Часов около десяти – звонок. Сергей докладывает:

– Там пришла какая-то… спрашивает.

Я удивился:

– Дама? в такую пору?

– Да и не так чтобы дама; на мамзюльку смахивает.

– Раньше бывала?

– Не примечал…

– Зови.

Вошла «мамзюлька». Брюнетка. Маленькая, тощенькая, но совсем молодая и очень красивая. Ресницы длинные, строгие и такие дремучие, что за ними не видать глаз. Спрашиваю:

– Чем могу служить?

Она, не поднимая глаз, отвечает мне этаким тихим голосом и немного сиповатым:

– Я от Петрова.

– Петрова? какого Петрова?

– Присяжного поверенного…

– Который прежде жил на этой квартире?

– Да.

– Но позвольте: я слышал, что он очень болен, пользуется в лечебнице душевнобольных.

– Да.

– Как же он мог послать вас ко мне и зачем?

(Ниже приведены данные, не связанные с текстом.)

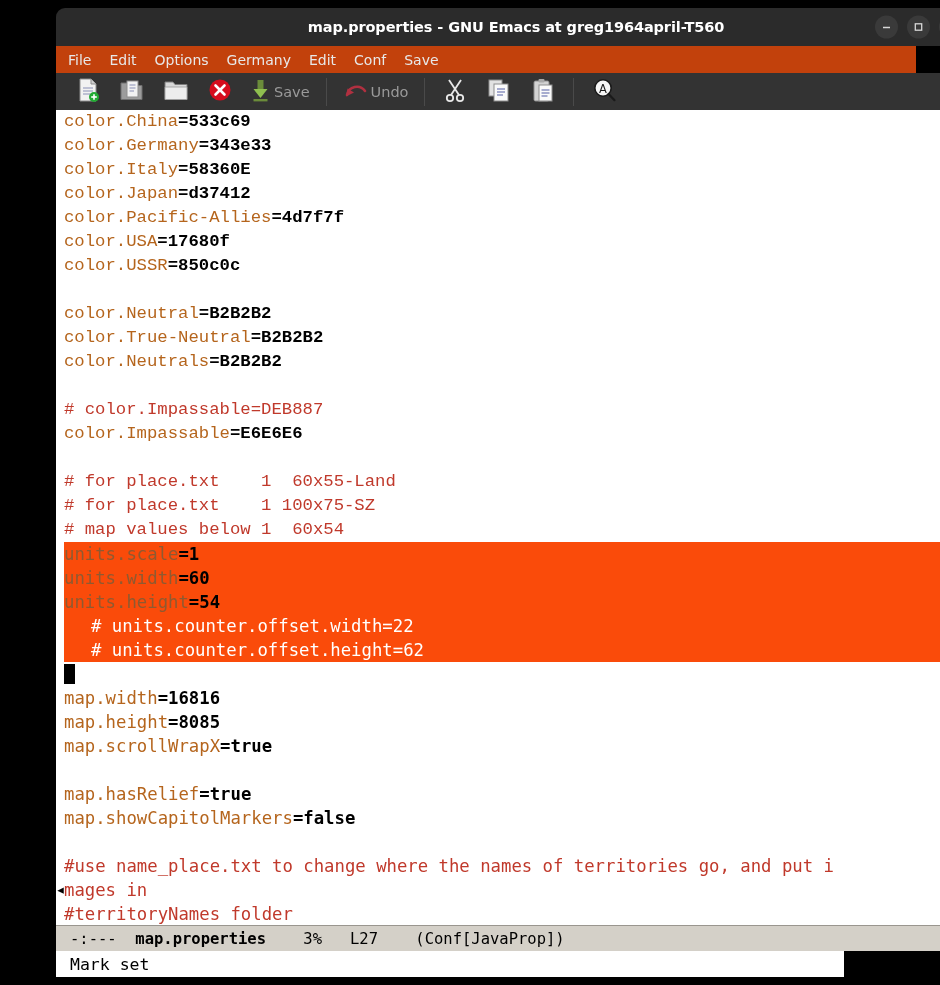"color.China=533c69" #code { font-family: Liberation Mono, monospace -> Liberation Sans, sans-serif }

– Он мне сказал: Анна! что ты ко мне пристала, отвязаться не хочешь? У меня ничего уже нет, я сумасшедший и скоро умру. Ты не имеешь больше права меня мучить. Иди к другим! Я спросила: Вася, куда же я пойду? Я никого, кроме тебя, не знаю. Он ответил: ступай в квартиру, где мы с тобой жили; там есть Алексей Леонидович Дебрянский; он тебя примет.

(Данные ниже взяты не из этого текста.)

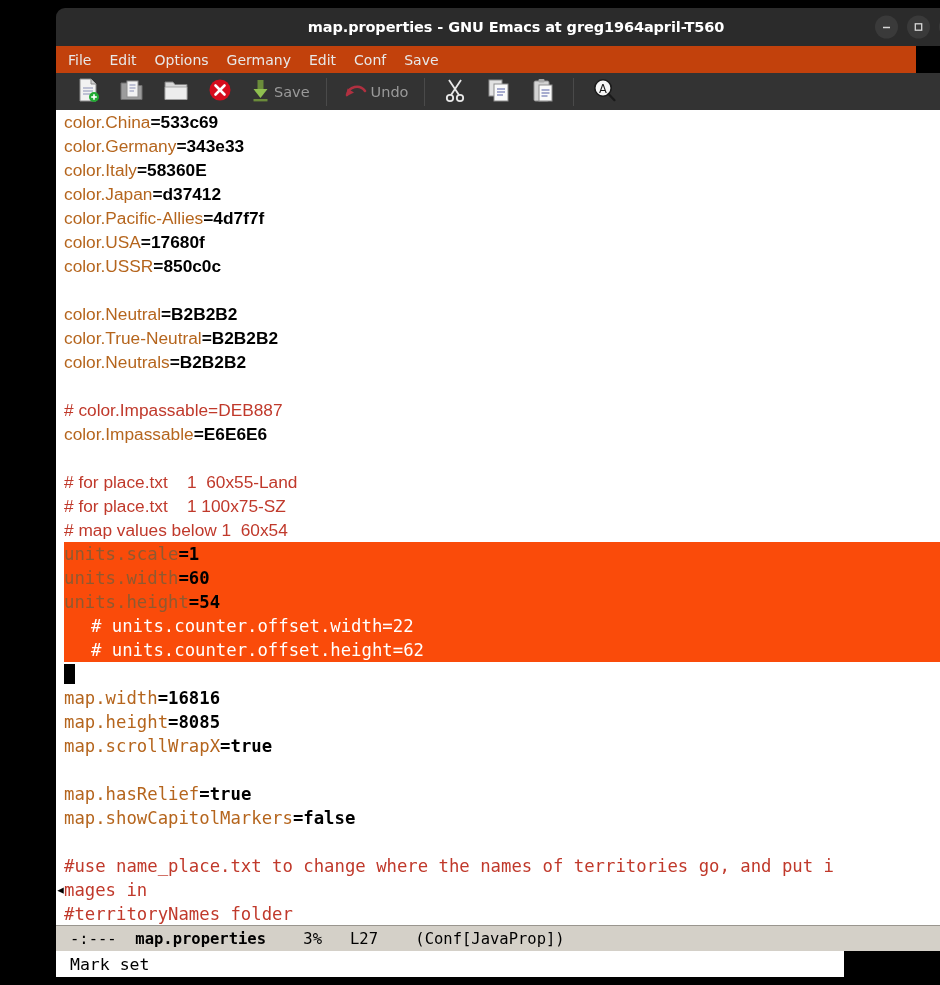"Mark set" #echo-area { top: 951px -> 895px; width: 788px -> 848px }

Это походило на ложь: откуда бы Петрову знать, что я занял его бывшую квартиру? А говорит – точь-в-точь не очень памятливое дитя отвечает урок: ровно и с растяжкою, каждое слово само по себе – совсем капель из желоба: кап… кап… кап…

– Что же вам угодно? – повторил я, но, оглядев ее хрупкую фигурку, невольно прибавил: – Прошу вас садиться, и не угодно ли вам чашку чаю? Кажется, вам не лишнее согреться. Я бы даже посоветовал вам прибавить вина или коньяку.

Иззябла она ужасно: зеленое лицо, синие губы, юбка в грязи и мокра по колено. Видимое дело: издалека и пешком.

Она молча опустилась на стул. Я подал ей чашку. Она выпила залпом, кажется не разбирая, что пьет.

Чай с коньяком согрел ее; губы стали алыми, янтарные щеки подернулись слабым румянцем. Она была действительно очень хороша собою. Мне хотелось видеть ее глаза, но ее ресницы только дрожали, а не поднимались. Всего раза два сверкнул на меня ее взгляд, острый и блестящий, да и то исподтишка, искоса, когда я отворачивался в сторону. Зато, кусая хлеб, она обнаруживала превосходные зубы – мелкие, ровные, белые.